Which of the following is an example of an internal threat? -A water pipe in the server room breaks. -A server back door allows an attacker on the internet to gain access to the intranet site. -A user accidentally deletes the new product designs. -A delivery man is able to walk into a controlled area and steal a laptop.
Internal treats are intentional or accidental acts by employees, including: -Malicious acts such as theft, fraud or sabotage -Intentional or unintentional actions that destroy or alter data -Disclosing sensitive information by snooping or espionage External threats are events that originate outside of the organization. They typically focus on compromising the organization's information assets. Examples of external threats include hackers, fraud perpetrators, and viruses. Natural events are events that may reasonably be expected to occur over time, such as a fire or a broken water pipe.
Smart phones with cameras and Internet capabilities pose a risk to which security concept? -Non-repudiation -Availability -Confidentiality -Integrity
Smart phones with cameras and data transfer capabilities pose a risk to confidentiality. Users can take pictures of computer screens or save data to cell phones and make that information available to non-authorized users. Availability ensures that data is available when it is needed. Copying files to a server that includes malware could threaten data's availability if the malware deletes or corrupts data. Integrity ensures that data is not modified or tampered with. Non-repudiation provides validation for a message's origin.
By definition, which security concept uses the ability to prove that a sender sent an encrypted message? -Integrity -Authentication -Privacy -Non-repudiation
The ability to prove that a sender sent a message is known as non-repudiation. By various mechanisms in different cryptographic solutions, you can prove that only the sender is able to initiate a communication. Therefore, the sender cannot repute that they originated a message. Integrity is protection against alteration. Authentication is the assignment of access privileges to users. Privacy is the protection and confidentiality of personal information.

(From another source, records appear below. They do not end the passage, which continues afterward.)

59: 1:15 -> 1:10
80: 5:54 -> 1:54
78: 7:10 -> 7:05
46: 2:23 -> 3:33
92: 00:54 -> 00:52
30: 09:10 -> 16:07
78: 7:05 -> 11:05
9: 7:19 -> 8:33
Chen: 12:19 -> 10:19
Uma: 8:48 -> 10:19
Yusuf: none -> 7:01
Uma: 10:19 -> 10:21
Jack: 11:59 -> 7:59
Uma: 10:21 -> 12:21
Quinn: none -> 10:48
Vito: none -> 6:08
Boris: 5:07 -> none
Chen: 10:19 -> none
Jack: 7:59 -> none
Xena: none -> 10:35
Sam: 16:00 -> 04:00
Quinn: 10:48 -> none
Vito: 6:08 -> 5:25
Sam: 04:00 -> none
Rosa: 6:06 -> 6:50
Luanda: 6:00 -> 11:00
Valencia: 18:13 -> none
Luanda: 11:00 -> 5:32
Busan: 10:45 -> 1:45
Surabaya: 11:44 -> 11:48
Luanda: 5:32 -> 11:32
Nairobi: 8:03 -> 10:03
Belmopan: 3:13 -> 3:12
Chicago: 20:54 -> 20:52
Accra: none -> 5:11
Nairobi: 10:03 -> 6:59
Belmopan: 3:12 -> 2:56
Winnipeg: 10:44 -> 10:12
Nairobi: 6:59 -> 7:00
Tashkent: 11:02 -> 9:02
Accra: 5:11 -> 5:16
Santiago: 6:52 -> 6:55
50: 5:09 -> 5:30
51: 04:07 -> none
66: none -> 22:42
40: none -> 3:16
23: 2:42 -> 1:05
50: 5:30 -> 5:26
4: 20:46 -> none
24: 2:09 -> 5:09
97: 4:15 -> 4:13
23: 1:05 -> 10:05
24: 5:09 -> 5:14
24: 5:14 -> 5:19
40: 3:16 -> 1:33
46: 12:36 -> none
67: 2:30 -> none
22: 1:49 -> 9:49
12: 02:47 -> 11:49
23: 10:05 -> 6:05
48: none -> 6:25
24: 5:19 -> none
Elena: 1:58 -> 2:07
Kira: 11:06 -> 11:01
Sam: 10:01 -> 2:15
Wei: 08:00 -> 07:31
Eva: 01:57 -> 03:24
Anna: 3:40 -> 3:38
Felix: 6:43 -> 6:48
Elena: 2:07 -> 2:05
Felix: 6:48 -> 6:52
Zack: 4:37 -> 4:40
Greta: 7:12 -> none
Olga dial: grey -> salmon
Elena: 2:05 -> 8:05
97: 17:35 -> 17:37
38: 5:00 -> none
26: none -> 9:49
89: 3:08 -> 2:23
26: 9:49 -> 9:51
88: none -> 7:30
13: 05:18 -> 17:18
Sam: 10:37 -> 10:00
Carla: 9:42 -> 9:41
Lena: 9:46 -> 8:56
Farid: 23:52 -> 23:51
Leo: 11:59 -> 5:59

What is the greatest threat to the confidentiality of data in most secure organizations? -Operator error -USB devices -Hacker intrusion -Malware
The greatest threat to data confidentiality in most secure organizations is portable devices (including USB devices). There are so many devices that can support file storage that stealing data has become easy, and preventing data theft is difficult.
Which of the following is not a valid concept to associate with integrity? -Control access to resources to prevent unwanted access -Ensure that your systems record the real information when collecting data -Prevent the unauthorized change of data -Protect your environment so it maintains the highest source of truth.
To control access to resources and prevent unwanted access is to protect of confidentiality, not integrity. Integrity concepts include preventing unauthorized change, ensuring that your data is a true reflection of reality (meaning that it recording real information), and maintaining the highest source of truth.